My life is nothing but a dream
From which I will wake into death,
which is nothing but a dream of life.
But in the morning, after my husband has left for work, when the woman comes (as I knew she would), it makes it no easier to tell her what I must say.
She’s older than I thought she would be, with gray woven into her short, curly hair and crinkles cut into the edges of her eyes.
She says, We’re thinking of having a baby. We’ve been married just a year now, but we met late and we’re not getting younger. That’s why I came to see you. People say you can tell if this is a lucky time for me, or not.
Have you had a dream recently? I ask. One that you remember?
I dreamed of a hillside twice, she says, grasses swept by wind.
I ask what color the grasses were, were they dry or living, but she cannot remember.
Far away there was a light. She knew it to be the light of her home.
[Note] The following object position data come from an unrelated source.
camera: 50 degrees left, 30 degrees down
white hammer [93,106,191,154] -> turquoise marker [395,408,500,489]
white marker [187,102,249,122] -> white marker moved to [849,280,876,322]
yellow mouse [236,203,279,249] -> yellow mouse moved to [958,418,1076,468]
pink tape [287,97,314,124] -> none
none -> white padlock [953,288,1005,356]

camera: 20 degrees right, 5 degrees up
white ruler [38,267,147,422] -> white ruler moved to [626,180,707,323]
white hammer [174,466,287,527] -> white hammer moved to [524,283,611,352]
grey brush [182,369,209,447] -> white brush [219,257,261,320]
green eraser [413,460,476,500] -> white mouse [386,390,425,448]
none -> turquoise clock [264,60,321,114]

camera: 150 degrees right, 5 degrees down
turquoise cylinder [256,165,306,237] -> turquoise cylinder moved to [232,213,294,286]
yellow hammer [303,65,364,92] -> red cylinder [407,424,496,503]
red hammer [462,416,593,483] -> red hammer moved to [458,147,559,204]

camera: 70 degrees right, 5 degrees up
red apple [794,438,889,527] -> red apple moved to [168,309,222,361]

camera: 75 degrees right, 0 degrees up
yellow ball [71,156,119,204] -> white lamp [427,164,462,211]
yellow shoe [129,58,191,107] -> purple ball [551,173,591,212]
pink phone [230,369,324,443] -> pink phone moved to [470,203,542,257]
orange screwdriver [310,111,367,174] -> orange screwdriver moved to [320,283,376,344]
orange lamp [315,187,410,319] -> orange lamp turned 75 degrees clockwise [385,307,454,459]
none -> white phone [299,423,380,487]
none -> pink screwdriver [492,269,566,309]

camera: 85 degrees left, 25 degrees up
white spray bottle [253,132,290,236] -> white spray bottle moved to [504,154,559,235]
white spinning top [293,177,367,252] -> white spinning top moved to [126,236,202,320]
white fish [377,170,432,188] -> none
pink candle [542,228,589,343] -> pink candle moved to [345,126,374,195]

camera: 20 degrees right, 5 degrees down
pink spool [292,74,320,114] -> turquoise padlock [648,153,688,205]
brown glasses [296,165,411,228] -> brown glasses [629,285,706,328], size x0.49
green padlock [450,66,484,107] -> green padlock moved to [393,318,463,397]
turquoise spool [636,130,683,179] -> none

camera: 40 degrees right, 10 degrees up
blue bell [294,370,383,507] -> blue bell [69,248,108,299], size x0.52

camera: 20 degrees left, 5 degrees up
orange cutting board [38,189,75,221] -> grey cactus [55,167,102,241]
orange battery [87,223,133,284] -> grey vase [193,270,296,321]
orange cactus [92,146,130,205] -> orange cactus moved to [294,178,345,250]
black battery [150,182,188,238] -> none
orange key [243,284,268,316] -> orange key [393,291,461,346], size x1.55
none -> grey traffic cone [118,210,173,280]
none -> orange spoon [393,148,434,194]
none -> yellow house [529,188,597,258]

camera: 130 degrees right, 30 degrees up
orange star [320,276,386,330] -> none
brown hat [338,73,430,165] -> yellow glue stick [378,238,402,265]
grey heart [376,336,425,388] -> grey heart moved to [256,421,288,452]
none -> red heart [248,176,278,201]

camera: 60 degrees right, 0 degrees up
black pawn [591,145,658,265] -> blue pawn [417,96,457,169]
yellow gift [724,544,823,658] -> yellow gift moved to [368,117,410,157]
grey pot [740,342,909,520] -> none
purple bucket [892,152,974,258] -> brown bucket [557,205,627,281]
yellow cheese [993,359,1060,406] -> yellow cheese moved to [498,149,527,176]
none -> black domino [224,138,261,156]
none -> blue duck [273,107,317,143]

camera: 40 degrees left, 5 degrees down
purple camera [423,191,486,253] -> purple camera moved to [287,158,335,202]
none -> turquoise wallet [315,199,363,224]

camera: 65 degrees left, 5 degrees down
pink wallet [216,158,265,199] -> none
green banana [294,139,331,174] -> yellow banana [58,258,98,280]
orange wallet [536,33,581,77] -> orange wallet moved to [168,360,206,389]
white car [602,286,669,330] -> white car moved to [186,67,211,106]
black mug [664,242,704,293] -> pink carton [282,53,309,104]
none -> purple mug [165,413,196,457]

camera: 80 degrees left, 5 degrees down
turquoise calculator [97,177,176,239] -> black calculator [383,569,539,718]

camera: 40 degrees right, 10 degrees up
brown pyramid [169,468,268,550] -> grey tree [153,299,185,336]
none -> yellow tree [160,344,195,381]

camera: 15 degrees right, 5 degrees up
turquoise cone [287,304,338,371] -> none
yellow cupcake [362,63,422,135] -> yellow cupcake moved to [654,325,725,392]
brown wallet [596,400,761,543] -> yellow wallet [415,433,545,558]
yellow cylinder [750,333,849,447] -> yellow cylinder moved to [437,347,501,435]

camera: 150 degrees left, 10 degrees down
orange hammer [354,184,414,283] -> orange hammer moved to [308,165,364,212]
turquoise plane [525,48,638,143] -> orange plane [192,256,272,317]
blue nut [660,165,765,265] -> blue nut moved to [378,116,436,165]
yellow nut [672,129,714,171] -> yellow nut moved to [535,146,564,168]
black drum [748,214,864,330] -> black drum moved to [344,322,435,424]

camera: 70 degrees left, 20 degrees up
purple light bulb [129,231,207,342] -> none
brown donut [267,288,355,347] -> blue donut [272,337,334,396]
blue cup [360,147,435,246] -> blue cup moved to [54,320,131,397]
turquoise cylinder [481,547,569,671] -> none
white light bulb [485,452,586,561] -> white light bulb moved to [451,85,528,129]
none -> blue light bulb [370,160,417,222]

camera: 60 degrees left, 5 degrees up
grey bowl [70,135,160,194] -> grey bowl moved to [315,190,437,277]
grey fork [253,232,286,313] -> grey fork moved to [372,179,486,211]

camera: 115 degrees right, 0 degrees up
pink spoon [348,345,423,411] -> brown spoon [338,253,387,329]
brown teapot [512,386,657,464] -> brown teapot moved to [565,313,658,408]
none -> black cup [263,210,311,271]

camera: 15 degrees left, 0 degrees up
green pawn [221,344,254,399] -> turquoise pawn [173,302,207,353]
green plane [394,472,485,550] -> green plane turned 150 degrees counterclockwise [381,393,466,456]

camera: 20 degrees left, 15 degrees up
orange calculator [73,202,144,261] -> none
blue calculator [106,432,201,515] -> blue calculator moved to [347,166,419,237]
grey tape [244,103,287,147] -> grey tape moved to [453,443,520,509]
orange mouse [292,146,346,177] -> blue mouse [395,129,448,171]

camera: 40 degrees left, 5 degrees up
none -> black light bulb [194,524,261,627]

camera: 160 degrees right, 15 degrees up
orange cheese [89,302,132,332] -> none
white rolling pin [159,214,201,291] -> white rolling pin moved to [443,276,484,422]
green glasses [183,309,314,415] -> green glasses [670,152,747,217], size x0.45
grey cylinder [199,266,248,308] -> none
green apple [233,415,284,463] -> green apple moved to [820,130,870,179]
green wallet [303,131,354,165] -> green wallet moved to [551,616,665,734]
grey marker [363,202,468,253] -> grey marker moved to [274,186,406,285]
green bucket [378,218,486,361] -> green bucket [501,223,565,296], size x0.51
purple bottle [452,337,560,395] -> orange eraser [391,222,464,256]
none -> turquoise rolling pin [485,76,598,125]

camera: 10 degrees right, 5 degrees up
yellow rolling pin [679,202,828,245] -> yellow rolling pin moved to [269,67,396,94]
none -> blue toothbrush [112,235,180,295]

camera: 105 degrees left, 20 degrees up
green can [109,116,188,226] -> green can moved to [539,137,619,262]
It glimmered welcome, but she couldn’t find the path to it. There were thorns; they pricked her feet.
Was there pain?
But no blood, she says. Her voice pleads for me to say something hopeful.
Then, halfway up the hill, her husband appeared. He held out his hand. From the concern in his eyes she could tell how much he loved her. Her voice grows shy and grateful as she says this.
She put out her hand and miraculously, their fingers touched. But it wasn’t her husband anymore—the face was a stranger’s, dangerous and attractive.
What was he wearing?
Her brows crease. Maybe a coat, or a shawl.
Was it gray, like fog? Was it white, like bones?
Maybe, she says doubtfully. Then she lowers her eyes.
I wanted that man more than I’ve ever wanted anything. I was ready to leave my husband and follow him. The longing was like someone had thrust a knife into me. My stomach ached even after I woke up.
How can I tell her of the cancer that has started spreading its web through her? Soon the pain will be so bad that one half of her will long for death while the other half struggles to escape it. And her husband, paralyzed by his own misery—he won’t be strong enough to help her.
Who is that strange man? she asks.
The elders, who believed in saying the truth whole, would have told her. But I broke from their ways long ago. I say, The dream is a warning to take better care of your health.
It is? she says doubtfully. That’s what those images meant? But I do take good care. Exercise, vitamins, soy powder, breast self-exams—you name it. I feel pretty healthy.